La velocidad de acceso y adquisición es directamente proporcional al olvido. Que tengamos acceso inmediato a cualquier disco convierte en materia vaporosa para la memoria todo lo que proviene de allí. No valoro que sea bueno o malo, genial o catastrófico para la difusión cultural, sólo hablo de la volatilidad del estímulo. La memoria no sólo almacena bytes de información, sino sobre todo significados, y las canciones desafortunadamente cada año traen adjuntados menos significados relevantes. Hoy oímos toneladas de canciones sin saber ni el título de la canción ni quiénes son sus autores e intérpretes.
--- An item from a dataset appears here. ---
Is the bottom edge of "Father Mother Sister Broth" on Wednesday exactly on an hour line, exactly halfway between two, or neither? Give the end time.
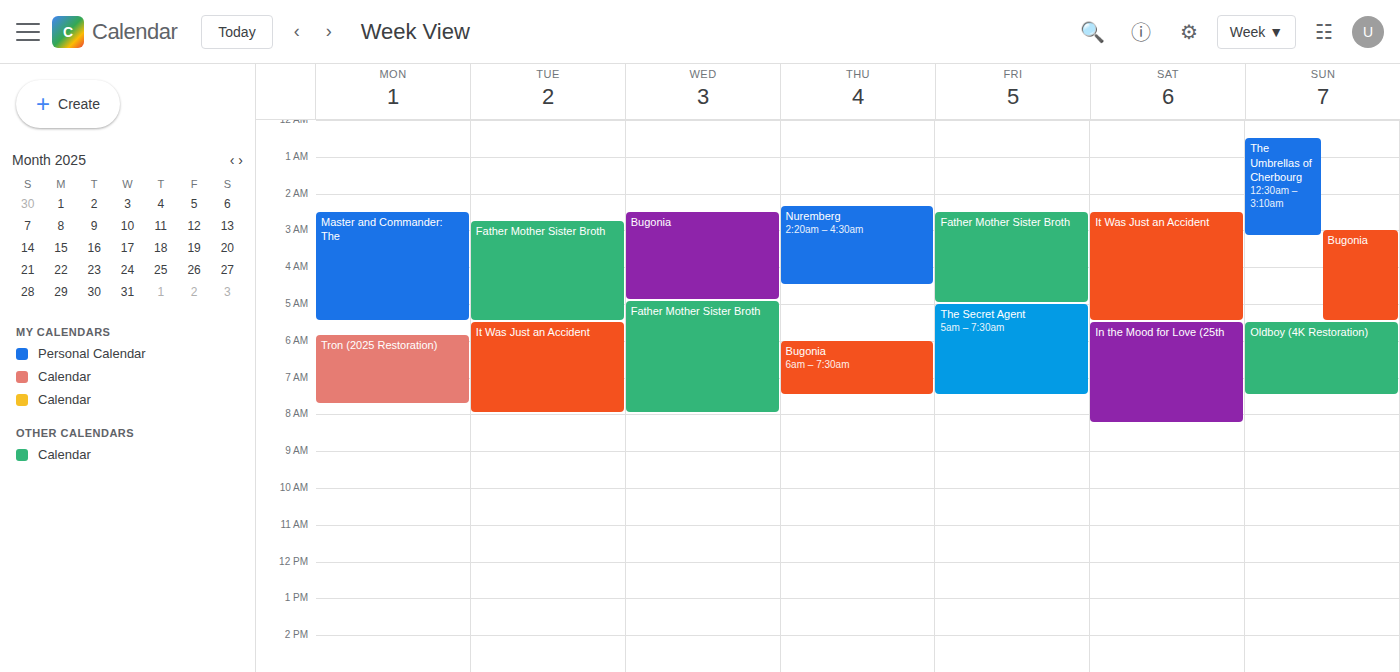
8:00 AM -- exactly on the 8 AM line."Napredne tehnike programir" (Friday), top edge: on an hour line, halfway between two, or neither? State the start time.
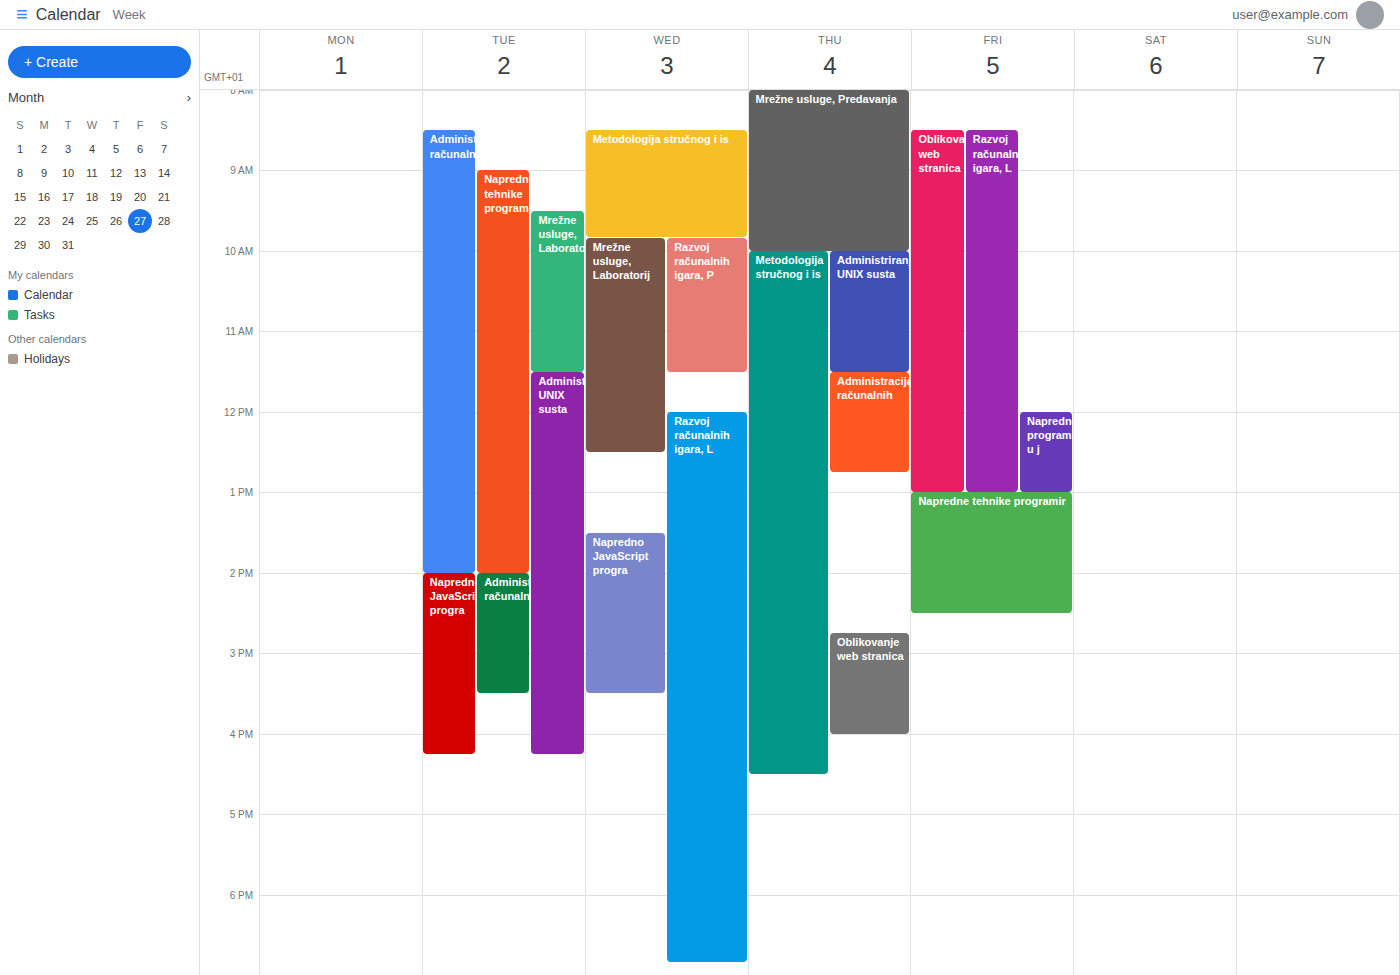
1:00 PM -- exactly on the 1 PM line.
La lógica de mercado se ha instaurado en la música. Se trata de consumir convulsamente, deglutir con bulimia canciones despojadas de inversión emocional. Incluso muchos oyentes ya emplean terminología proveniente de la retórica del mercado: «Cada vez consumo más música». Nada que objetar a este dato. Ahora se oye infinitamente más música, pero creo que sería imperdonable soslayar que cada vez se escucha infinitamente menos.
El turboconsumo se ha instalado en nuestra relación con la música. Conozco gente que se baja con un clic de ratón toda la discografía de grupos con más de quince álbumes historiando su carrera. Oyen los discos, sí, pero en un momento en el que la atención es un recurso por el que beligeran miles de estímulos, no disponen ni de tiempo ni de predisposición para escucharlos. Pasa lo mismo con el aluvión de novedades. El disco siguiente llega tan rápido que el anterior no logra sedimentarse, erigirse en la banda sonora de algún capítulo emocional de cierto peso en el itinerario biográfico del oyente. Muchos se olvidan de que los discos llevan en germen la necesidad de ser escuchados varias veces, una canción requiere la repetición para acomodarse en el oído del oyente, para poder apreciar el ejército de detalles creativos que se agazapan en su interior, y luego dirimir su acceso o su expulsión de la memoria. La avalancha de discos cercena esta liturgia. Ante la imposibilidad de destinar atención plena a los discos en aras de poder oír la ingente cantidad de álbumes nuevos que no dejan de publicarse (la tecnología digital ha logrado que grabar un disco no sea una quimera como en anteriores décadas), o acceder a catálogos antes inexpugnables, el oyente y su facilidad de acceso a una sobreexposición inmensurable aceptan un destino aciago. No se deja de oír música quizá con la ilusión de encontrar un disco o una canción que le exulte, pero en ese afán de oírlo todo no se escucha apenas nada. La lógica de mercado vuelve a regular esta conducta. Pensamos más en lo que nos falta que en lo que poseemos. Imposible disfrutar. Imposible que un disco entreteja sólidos nexos emocionales.